More .pcapng analysis and solution script
Looking back at pcap we can see an additional tcp scream which occurs prior to the executable being transmitted:
From this stream we can see that the user has encrypted a directory “super_sensitive_documents” with snowcone.exe, zipped the results, then used certutil to encode the zip file in base64, and ending TCP stream by printing out the encoded zip bytes.
By saving the entire “raw” TCP stream from wireshark we can then run certutil with the analogous -decode operation and get the target .zip file (the buffer text content seems to get discarded by certutil making it not an issue).
We can unzip the .sn0w files but now we need to reverse the encryption we figured out from the snowcone binary. With a little python (and a lot of pesky byte-to-int type conversions) we can decode the encrypted files and find our flag located in the “flag.txt.sn0w” file.
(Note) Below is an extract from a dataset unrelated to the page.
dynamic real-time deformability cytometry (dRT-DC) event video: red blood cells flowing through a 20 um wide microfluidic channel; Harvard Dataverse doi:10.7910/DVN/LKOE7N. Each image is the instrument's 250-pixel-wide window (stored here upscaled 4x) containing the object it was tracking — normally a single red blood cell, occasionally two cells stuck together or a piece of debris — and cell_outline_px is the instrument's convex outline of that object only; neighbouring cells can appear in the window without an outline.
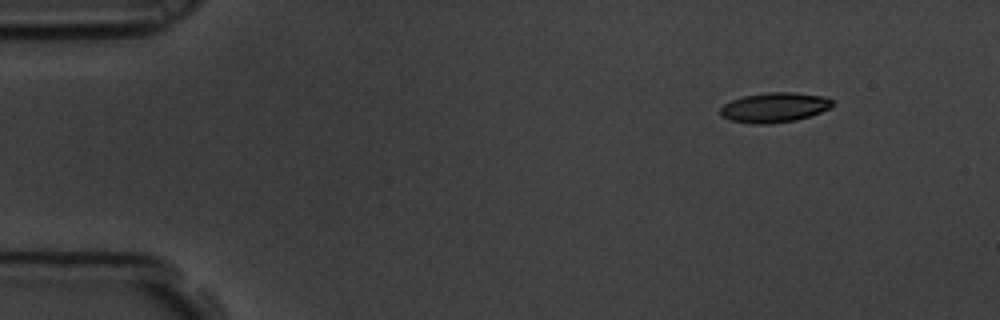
{"species": "common noctule bat (a hibernating species)", "species_latin": "Nyctalus noctula", "temperature_condition": "room temperature", "stored_images_in_passage": 3, "camera_frame_rate_fps": 3000, "um_per_image_px": 0.085, "animal": {"sex": "male", "body_mass_g": 19.5, "forearm_length_mm": 54.6}, "frame": {"image": 1, "passage_image": 1, "time_ms": 0.0, "image_size_px": [1000, 320], "cell_outline_px": [[836, 104], [832, 108], [796, 120], [768, 124], [756, 124], [732, 120], [720, 116], [720, 108], [724, 104], [732, 100], [744, 96], [768, 92], [792, 92], [824, 96], [832, 100]], "centroid_in_image_um": [65.85, 9.13], "position_along_channel_um": 19.1, "area_um2": 19.48}}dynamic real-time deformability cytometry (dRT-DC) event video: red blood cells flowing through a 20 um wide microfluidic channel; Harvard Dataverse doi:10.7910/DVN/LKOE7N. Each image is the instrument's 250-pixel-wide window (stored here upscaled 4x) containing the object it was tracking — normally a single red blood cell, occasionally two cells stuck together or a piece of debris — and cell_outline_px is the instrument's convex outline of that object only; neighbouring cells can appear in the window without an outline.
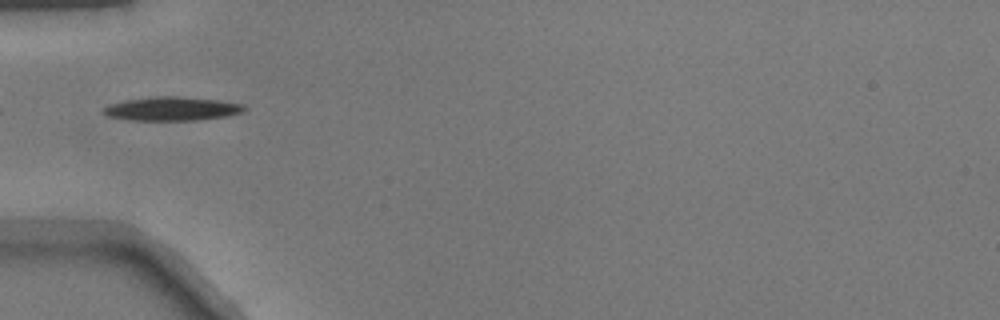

Below is my python script I wrote which decrypts the .sn0w files (and gives them a thematic .MELTED file extension):
# decode .sn0w files
from sys import argv
if (len(argv) < 2):
print('bruh gimme the .sn0w pl0x')
exit(2)
print("Decrypting ", argv[1])
with open(argv[1], 'rb') as sn0wfile:
with open(argv[1]+".MELTED", 'wb+') as meltedFile:
encrypted_data = sn0wfile.read()
# get 32 byte key
byte_key = list(map(lambda b: b^66^128, encrypted_data[:32]))
# Write out decrypted file contents
for index, next_byte in enumerate(encrypted_data[32:]):
meltedFile.write(bytes([int(next_byte) ^ byte_key[index%32]]))
Conclusion & Lessons Learned:
Overall this was a fun challenge which refreshed some of my wireshark skills and again underscores the utility of decompilers in reverse engineering complicated binaries.